= ESPN Super Selector =

Super Selector was a fantasy cricket game that is run by ESPN Star Sports. It was conceptualised by Manu Sawhney and Anurag Dahiya as a means for attracting more viewer attention to non-India cricket, and produced for TV by Joy Bhattacharjya. Contests ranged from a month to the duration of an entire series.

The concept involves picking a team of 11 players within a fixed budget. A set number of substitutions are allowed throughout the tournament. Points are awarded based on players' performances on the field. There are many other factors to consider before making a team.

Players also have the ability to form mini-leagues with their friends.

== Popularity ==
Super Selector is popular in Asia, primarily the Indian subcontinent, and has set world records in online participation. During the 2003 Cricket World Cup in South Africa, over 500,000 contestants battled it out to be the Super Selector.

The popularity of Super Selector in India saw the launching of clones on BBC and Sky Television in Britain, and on Cricinfo.com, cricket's most popular web portal. During the 2003 World Cup, the Super Selector website remained inaccessible for long periods because it was overloaded with high traffic.

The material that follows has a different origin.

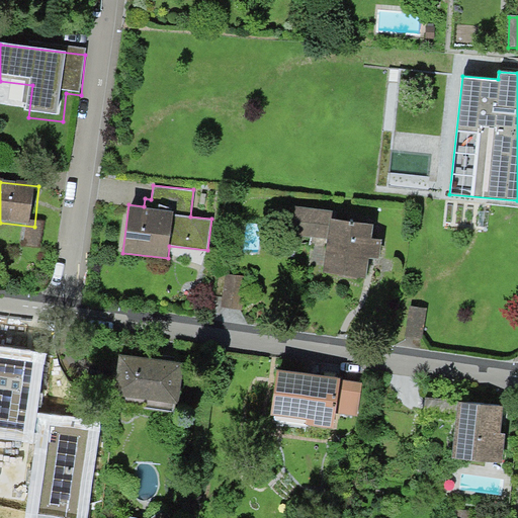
[(295,205),(291,234),(326,238),(322,271),(366,276),(368,257),(379,258),(381,238),(371,237),(372,223),(330,219),(331,209),(295,205)]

The contest even had its own daily TV show, hosted by popular Bollywood actor Naseeruddin Shah.

== Prizes ==
The grand prizes offered to Super Selector winners have included trips abroad to watch live cricket games. These winners are featured on ESPN to talk about their experiences. Prizes are also offered to 'daily' and 'weekly' winners. These include cash prizes, home appliances, or official merchandise.